According to Tigo, the solution helps creating customer loyalty in a market where mobile financial services are increasing in popularity among customers.
“Mobile financial services are highly important to our subscribers and to drive continued success, it was important for us to speed up an easy to use, secure and reliable offering to market,” Millicom (Tigo) Senegal Managing Director, Diego Camberos said. “Ericsson has been an important partner for us in launching Tigo Cash to our entire subscriber base, ensuring that we’re able to scale to meet the high demand we anticipate as sign-ups continue to increase.”
“Ericsson is helping Tigo and its partners make mobile money for the unbanked and underserved a reality in West Africa,” Ericsson VP, Head of M-Commerce Peter Heuman said.
The Ericsson Wallet Platform is part of the vendor’s m-commerce portfolio targeted at mobile operators and financial service providers. The infrastructure vendor said it is focused on forming a more flexible and transparent financial landscape, aiming to make it easier for operators, banks and other service providers to create and provide access to financial services via mobile.
“Beyond this important deployment, we continue to work with operators and financial institutions globally to support the fast rollout of mobile financial services that transform how local businesses interact with customers, and provide a safer way to store, send and receive money.”
Mobile money services are widely used in Africa, and demand is growing. Other operators such as MTN and Orange are also offering such services on the continent. In its quarter three results last month, Orange reported its money services, whose primary market is Africa, grew by 53% in the first half of 2014 compared to the same period last year.
Meanwhile, Vodacom has encouraged employers to consider paying staff salaries via its mobile transaction platform m-pesa. The African telco claimed m-pesa offers a low-cost and simple way to make payments to all employees, including those who don’t have a bank account.
The system also enables employees to hold money on their m-pesa account, and they can have a Visa card associated to it, allowing cash withdrawals at any ATMs, as well as point-of-sale debit payments.

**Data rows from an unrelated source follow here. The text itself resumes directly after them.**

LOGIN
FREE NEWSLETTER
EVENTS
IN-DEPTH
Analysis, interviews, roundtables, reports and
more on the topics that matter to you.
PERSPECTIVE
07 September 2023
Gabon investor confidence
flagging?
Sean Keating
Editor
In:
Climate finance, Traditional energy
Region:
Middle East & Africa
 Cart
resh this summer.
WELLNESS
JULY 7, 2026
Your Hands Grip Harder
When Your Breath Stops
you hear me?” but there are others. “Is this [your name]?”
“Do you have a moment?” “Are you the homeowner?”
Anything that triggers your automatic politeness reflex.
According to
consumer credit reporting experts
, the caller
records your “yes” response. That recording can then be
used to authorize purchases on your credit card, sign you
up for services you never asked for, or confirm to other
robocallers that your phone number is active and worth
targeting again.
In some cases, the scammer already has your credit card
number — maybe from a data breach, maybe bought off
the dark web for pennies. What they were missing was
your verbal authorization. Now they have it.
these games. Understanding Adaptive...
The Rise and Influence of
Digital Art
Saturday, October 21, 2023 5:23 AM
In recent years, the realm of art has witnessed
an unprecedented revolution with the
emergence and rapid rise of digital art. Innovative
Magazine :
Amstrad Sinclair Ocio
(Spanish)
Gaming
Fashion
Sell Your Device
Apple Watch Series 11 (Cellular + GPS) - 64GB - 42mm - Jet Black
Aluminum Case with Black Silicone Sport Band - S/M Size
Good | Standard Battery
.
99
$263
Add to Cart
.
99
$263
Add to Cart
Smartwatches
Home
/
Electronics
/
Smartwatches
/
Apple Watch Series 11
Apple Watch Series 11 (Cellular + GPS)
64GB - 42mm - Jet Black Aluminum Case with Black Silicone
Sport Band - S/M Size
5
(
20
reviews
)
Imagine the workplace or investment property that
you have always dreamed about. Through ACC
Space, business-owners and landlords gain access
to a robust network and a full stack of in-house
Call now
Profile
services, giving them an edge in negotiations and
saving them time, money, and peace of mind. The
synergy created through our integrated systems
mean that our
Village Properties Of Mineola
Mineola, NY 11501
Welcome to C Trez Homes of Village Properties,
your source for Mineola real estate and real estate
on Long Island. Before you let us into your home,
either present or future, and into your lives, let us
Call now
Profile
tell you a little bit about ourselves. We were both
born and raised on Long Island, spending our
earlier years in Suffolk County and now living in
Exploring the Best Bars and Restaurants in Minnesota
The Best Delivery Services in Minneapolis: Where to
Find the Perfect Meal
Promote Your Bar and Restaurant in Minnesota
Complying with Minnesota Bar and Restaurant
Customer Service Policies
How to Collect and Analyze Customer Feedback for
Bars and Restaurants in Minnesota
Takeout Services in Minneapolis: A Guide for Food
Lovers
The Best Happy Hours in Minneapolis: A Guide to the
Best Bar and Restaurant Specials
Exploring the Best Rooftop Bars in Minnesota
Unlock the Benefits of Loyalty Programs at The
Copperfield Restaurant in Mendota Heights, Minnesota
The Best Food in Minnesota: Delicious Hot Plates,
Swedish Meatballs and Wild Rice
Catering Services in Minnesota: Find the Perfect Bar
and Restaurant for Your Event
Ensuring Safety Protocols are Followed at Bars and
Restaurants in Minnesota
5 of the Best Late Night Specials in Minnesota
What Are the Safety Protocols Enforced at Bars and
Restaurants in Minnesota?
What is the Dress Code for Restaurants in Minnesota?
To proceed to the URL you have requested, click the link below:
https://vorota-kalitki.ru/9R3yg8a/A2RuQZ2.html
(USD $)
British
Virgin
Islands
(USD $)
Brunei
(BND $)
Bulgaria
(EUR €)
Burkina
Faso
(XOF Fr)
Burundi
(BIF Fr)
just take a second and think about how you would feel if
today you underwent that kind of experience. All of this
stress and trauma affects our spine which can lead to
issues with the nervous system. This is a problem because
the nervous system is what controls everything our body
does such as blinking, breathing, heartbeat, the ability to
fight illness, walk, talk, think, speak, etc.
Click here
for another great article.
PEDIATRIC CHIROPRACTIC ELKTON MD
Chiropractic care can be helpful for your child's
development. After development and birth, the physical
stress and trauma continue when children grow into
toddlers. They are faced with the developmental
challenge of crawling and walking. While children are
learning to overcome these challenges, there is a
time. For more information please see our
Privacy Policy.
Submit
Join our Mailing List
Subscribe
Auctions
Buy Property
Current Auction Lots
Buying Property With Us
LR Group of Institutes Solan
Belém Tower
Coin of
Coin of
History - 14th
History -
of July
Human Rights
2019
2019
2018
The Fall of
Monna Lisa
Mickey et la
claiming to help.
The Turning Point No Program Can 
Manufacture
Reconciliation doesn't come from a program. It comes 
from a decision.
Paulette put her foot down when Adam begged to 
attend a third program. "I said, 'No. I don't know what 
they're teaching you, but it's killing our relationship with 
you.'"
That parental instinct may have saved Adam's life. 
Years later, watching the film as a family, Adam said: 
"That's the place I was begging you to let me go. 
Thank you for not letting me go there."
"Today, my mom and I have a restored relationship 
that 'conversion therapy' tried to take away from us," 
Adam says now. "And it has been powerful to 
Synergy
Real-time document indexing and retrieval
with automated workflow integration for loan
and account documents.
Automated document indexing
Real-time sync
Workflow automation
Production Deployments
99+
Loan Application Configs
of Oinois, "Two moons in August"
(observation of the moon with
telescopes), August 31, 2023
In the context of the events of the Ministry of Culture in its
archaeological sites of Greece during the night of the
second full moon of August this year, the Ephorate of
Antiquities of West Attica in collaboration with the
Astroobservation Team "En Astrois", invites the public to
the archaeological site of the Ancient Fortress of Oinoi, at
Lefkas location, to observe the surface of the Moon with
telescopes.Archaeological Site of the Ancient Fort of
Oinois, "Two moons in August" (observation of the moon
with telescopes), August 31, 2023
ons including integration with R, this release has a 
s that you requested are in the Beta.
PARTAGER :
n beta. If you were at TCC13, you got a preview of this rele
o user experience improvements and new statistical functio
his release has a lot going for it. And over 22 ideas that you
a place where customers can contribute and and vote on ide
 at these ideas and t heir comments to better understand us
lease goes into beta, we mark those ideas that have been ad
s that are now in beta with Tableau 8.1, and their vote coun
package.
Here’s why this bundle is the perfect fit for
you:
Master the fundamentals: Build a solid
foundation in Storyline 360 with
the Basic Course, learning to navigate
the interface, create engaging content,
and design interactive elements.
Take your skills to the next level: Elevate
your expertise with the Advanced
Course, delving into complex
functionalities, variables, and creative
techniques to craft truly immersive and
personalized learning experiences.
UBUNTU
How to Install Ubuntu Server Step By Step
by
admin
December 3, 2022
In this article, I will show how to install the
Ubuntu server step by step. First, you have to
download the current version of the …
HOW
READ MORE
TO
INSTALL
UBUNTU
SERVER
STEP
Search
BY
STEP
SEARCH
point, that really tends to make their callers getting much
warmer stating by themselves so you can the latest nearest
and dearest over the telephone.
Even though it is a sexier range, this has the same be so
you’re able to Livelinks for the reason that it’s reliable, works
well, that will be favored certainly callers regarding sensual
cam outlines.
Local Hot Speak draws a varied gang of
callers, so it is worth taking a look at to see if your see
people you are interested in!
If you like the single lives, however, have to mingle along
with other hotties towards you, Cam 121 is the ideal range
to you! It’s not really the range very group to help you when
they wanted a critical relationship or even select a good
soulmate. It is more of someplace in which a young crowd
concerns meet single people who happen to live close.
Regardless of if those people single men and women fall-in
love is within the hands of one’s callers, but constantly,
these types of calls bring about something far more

“Previously, we had a lot of problems transferring to bank accounts and also took a bit of a risk when making cash payments,” General Manager of Future Force Fields Solutions Tracy Lipworth said. “By moving to Vodacom m-pesa, our staff get paid via their mobile phones. They also have debit cards so they can access their funds at various retail outlets and automatic teller machines throughout South Africa.”
“Not everyone has a bank account, and this certainly isn’t a unique challenge facing Future Force Fields Solutions. We’ve found that m-pesa is a simple and extremely user friendly way for us to pay all staff regardless of their circumstances, and I’ve got to believe that it would work well for other companies facing similar issues.
“I definitely see this as an exciting development for employers and their permanent or part-time staff. It has huge potential in industries like agriculture, which have a high percentage of seasonal workers, and also at the lower end of the general income market,” she said.
First launched in Kenya, m-pesa is currently also available in Tanzania and Mozambique. Vodacom claimed existing customers are keen to see it introduced in more countries to make cross-border transactions easier.
“The m-pesa platform provides a seamless, low cost and real time disbursement system for salaries, loans and grants that is low risk and easy to audit,” Managing Executive for m-commerce at Vodacom Herman Singh said. “It’s as close to cash that you can get, without being exposed to the risks associated with its handling in South Africa.”